**EXERCISE BRIEF:**
The copy must match the data word for word and contain no pictures.
+--
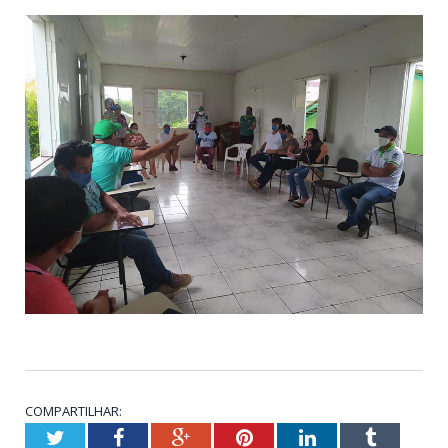
COMPARTILHAR:
Twitter
Facebook
Google+
Pinterest
LinkedIn
Tumblr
+--
**RESPONSE BELOW:**
COMPARTILHAR:
Twitter
Facebook
Google+
Pinterest
LinkedIn
Tumblr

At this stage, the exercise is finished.